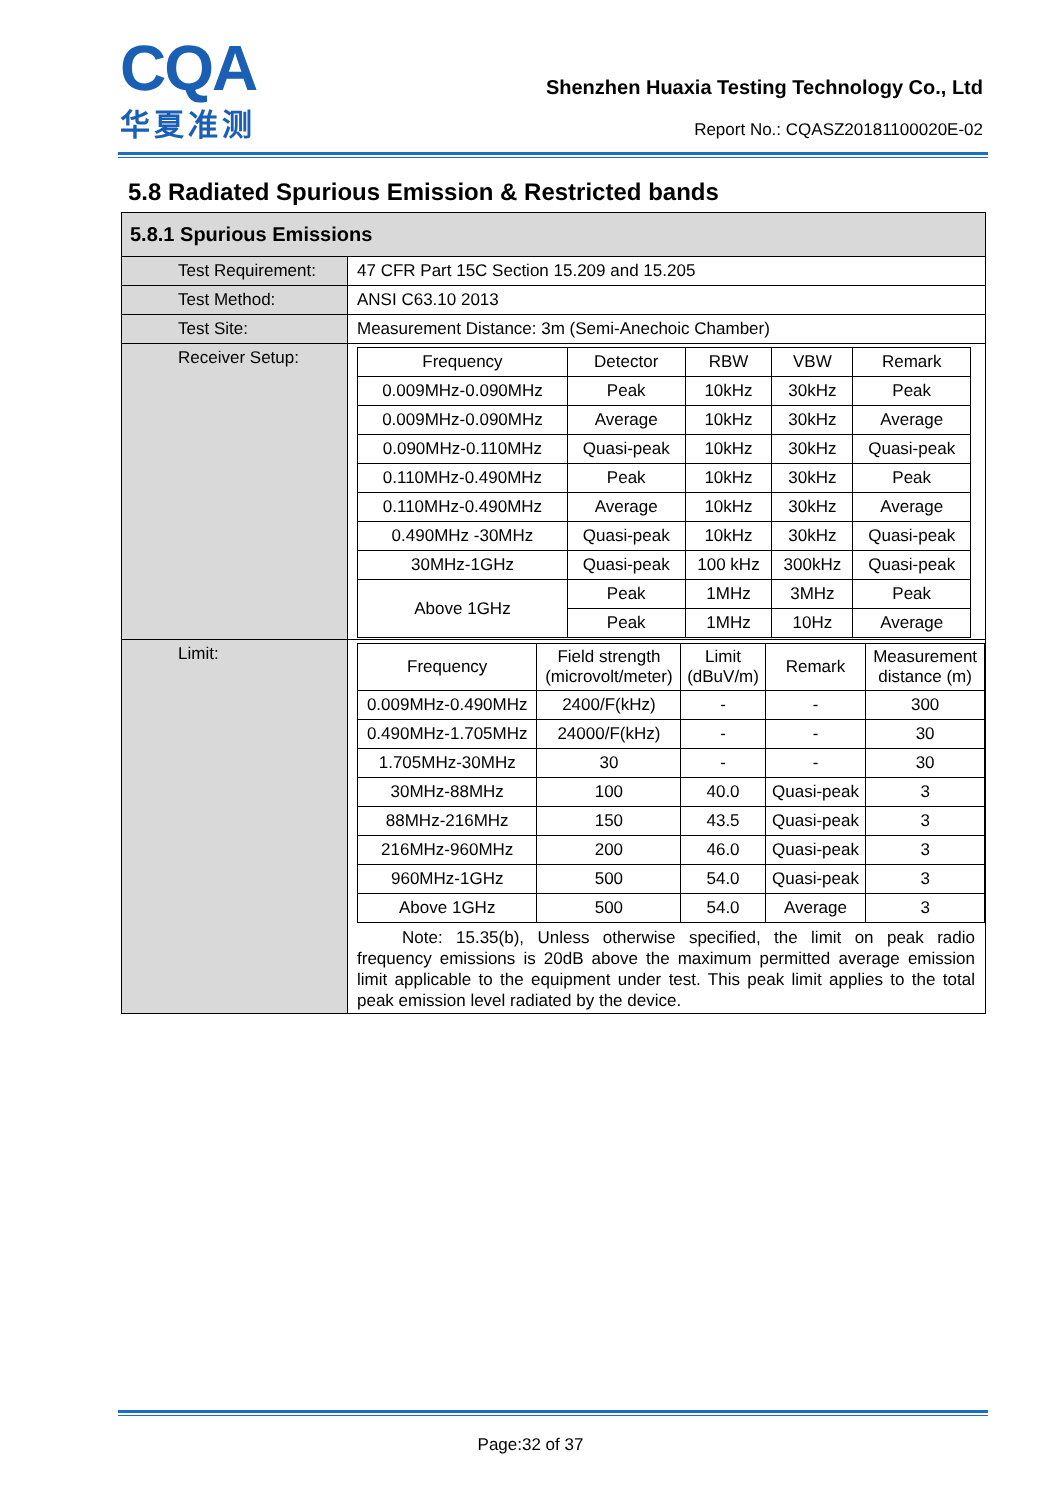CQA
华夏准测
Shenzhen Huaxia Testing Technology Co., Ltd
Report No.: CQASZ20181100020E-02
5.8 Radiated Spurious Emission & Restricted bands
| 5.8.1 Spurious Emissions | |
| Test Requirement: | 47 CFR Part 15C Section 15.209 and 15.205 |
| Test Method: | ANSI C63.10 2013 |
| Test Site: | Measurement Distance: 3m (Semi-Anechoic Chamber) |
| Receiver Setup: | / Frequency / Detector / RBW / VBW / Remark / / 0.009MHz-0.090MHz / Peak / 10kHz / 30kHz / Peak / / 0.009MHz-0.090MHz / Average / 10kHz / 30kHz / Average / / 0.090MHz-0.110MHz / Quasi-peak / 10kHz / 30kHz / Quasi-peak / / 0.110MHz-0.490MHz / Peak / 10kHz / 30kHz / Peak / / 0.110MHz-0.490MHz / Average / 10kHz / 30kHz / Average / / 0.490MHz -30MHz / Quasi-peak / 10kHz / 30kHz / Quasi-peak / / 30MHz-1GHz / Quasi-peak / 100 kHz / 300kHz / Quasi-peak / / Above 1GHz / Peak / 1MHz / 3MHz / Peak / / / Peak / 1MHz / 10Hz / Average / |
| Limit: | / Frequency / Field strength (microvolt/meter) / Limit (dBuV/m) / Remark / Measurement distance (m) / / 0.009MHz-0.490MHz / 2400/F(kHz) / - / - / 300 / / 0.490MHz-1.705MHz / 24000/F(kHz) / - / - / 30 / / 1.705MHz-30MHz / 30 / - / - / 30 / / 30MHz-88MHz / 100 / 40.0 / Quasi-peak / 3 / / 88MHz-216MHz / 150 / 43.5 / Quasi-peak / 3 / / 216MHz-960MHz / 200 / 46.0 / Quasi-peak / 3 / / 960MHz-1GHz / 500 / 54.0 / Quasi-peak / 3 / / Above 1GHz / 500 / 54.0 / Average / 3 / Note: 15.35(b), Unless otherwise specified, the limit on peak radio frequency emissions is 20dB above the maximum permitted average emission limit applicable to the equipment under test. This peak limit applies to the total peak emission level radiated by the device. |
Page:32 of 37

++++++

--- Task ---
Make an exact copy of the listing. Leave its pictures out.

--- Answer ---
CQA
华夏准测
Shenzhen Huaxia Testing Technology Co., Ltd
Report No.: CQASZ20181100020E-02
5.8 Radiated Spurious Emission & Restricted bands
| 5.8.1 Spurious Emissions | |
| Test Requirement: | 47 CFR Part 15C Section 15.209 and 15.205 |
| Test Method: | ANSI C63.10 2013 |
| Test Site: | Measurement Distance: 3m (Semi-Anechoic Chamber) |
| Receiver Setup: | / Frequency / Detector / RBW / VBW / Remark / / 0.009MHz-0.090MHz / Peak / 10kHz / 30kHz / Peak / / 0.009MHz-0.090MHz / Average / 10kHz / 30kHz / Average / / 0.090MHz-0.110MHz / Quasi-peak / 10kHz / 30kHz / Quasi-peak / / 0.110MHz-0.490MHz / Peak / 10kHz / 30kHz / Peak / / 0.110MHz-0.490MHz / Average / 10kHz / 30kHz / Average / / 0.490MHz -30MHz / Quasi-peak / 10kHz / 30kHz / Quasi-peak / / 30MHz-1GHz / Quasi-peak / 100 kHz / 300kHz / Quasi-peak / / Above 1GHz / Peak / 1MHz / 3MHz / Peak / / / Peak / 1MHz / 10Hz / Average / |
| Limit: | / Frequency / Field strength (microvolt/meter) / Limit (dBuV/m) / Remark / Measurement distance (m) / / 0.009MHz-0.490MHz / 2400/F(kHz) / - / - / 300 / / 0.490MHz-1.705MHz / 24000/F(kHz) / - / - / 30 / / 1.705MHz-30MHz / 30 / - / - / 30 / / 30MHz-88MHz / 100 / 40.0 / Quasi-peak / 3 / / 88MHz-216MHz / 150 / 43.5 / Quasi-peak / 3 / / 216MHz-960MHz / 200 / 46.0 / Quasi-peak / 3 / / 960MHz-1GHz / 500 / 54.0 / Quasi-peak / 3 / / Above 1GHz / 500 / 54.0 / Average / 3 / Note: 15.35(b), Unless otherwise specified, the limit on peak radio frequency emissions is 20dB above the maximum permitted average emission limit applicable to the equipment under test. This peak limit applies to the total peak emission level radiated by the device. |
Page:32 of 37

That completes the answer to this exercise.